A sessão na Assembleia Legislativa para a votação do decreto legislativo que pede o fim da cobrança do pedágio da Terceira Ponte foi suspensa, na manhã desta quarta-feira (10), por falta de quórum. Apenas 13 deputados compareceram ao plenário da Casa.
Para o projeto ser votado, era necessária a presença de pelo menos 16 parlamentares mais o presidente da Assembleia. Uma nova sessão foi marcada para a próxima segunda-feira (15).
Vários projetos, em pauta nesta quarta-feira, ficaram sem votação. Manifestantes acompanharam a sessão da galeria e ficaram revoltados com a suspensão.
O deputado Gildevan Fernandes (PV) prometeu, na semana passada, que daria um parecer sobre a constitucionalidade do projeto nesta quarta-feira. No entanto, ele e outros deputados não compareceram à sessão e a população ficou sem resposta.
O deputado afirmou que ainda não tem o parecer definido, mas disse que recebeu documentos do Governo do Estado, que, segundo ele, vão contribuir para a elaboração do parecer.
Impasse
Nesta semana, 15 deputados entregaram à Mesa Diretora um documento no qual declaram que só voltam ao trabalho quando a Assembleia for desocupada pelos manifestantes. No entanto eles já avisaram que só deixam o prédio do Legislativo Estadual após a votação do projeto. Os ocupantes não chegaram a um acordo com deputados e membros da Ordem dos Advogados do Brasil (OAB).
“Estamos conversando com as pessoas que ocupam a Assembleia, no sentido de garantir a saída delas de forma pacífica e ordeira. Ao mesmo tempo, estamos conversando com os deputados que estão do lado de fora. O objetivo é encerrar essa questão na segunda-feira. Hoje não temos elementos para encerrar essa questão e por isso suspendemos a sessão”, explicou o deputado Roberto Carlos, membro da Mesa Diretoria da Assembleia.

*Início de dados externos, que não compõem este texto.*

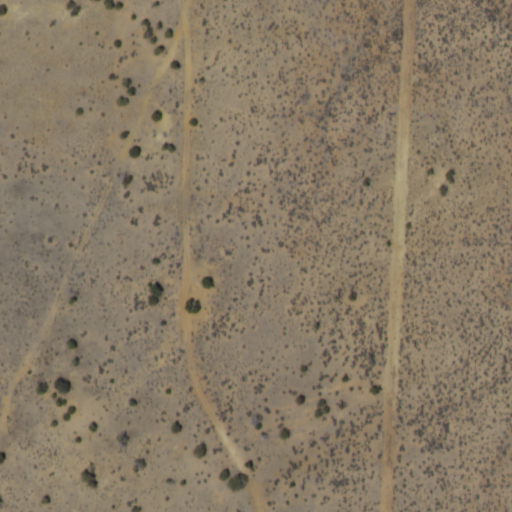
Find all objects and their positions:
road: (182, 264)
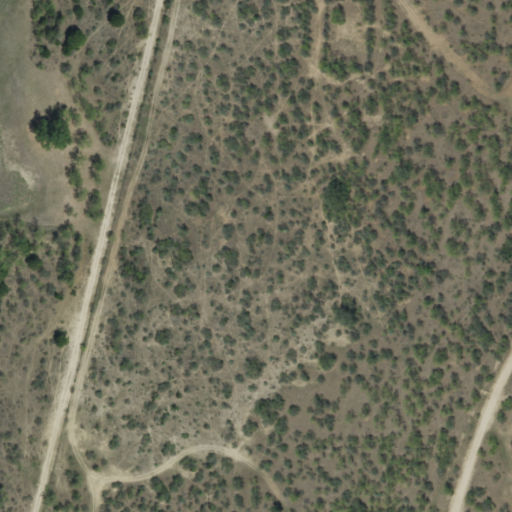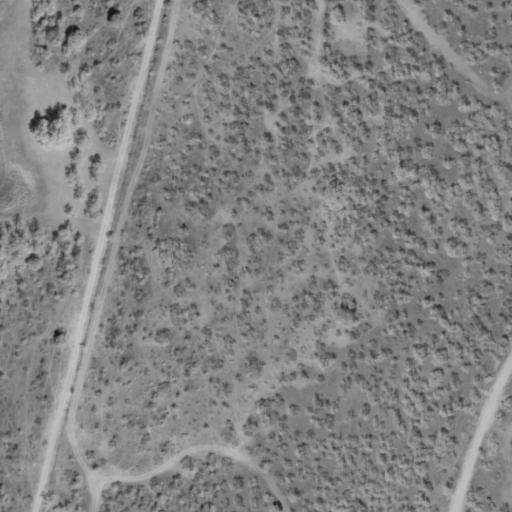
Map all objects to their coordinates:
road: (478, 435)
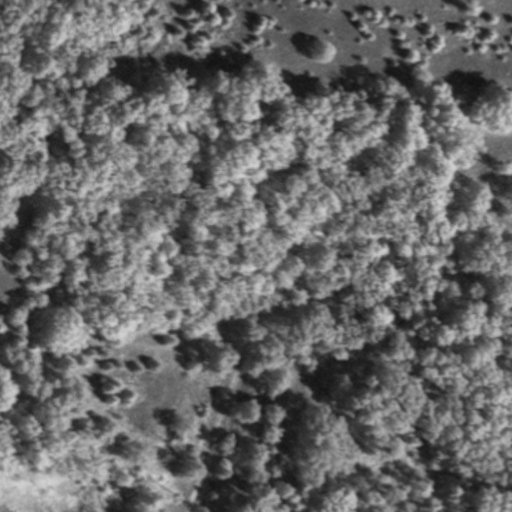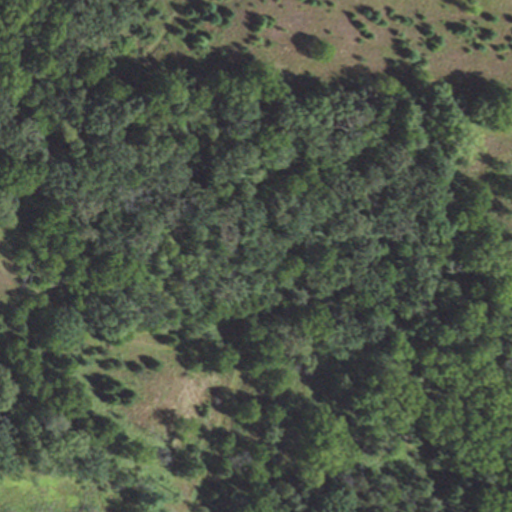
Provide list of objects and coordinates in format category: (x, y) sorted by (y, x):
road: (200, 343)
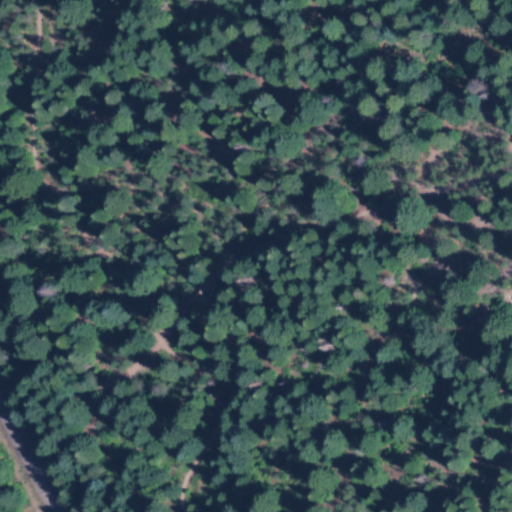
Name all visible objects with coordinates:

Caso Gildevan Fernandes não apresente seu parecer sobre o projeto na segunda-feira, um novo relator do caso deverá ser designado pela Comissão de Constituição e Justiça da Casa.
“O prazo [da apresentação do parecer] acaba hoje [quarta-feira]. Segunda, ele [Gildevan Fernandes] não estando presente, o presidente da Assembleia vai determinar que a comissão [de Constituição e Justiça] se reúna e designe outro relator”, afirmou o deputado Euclério Sampaio, autor do projeto.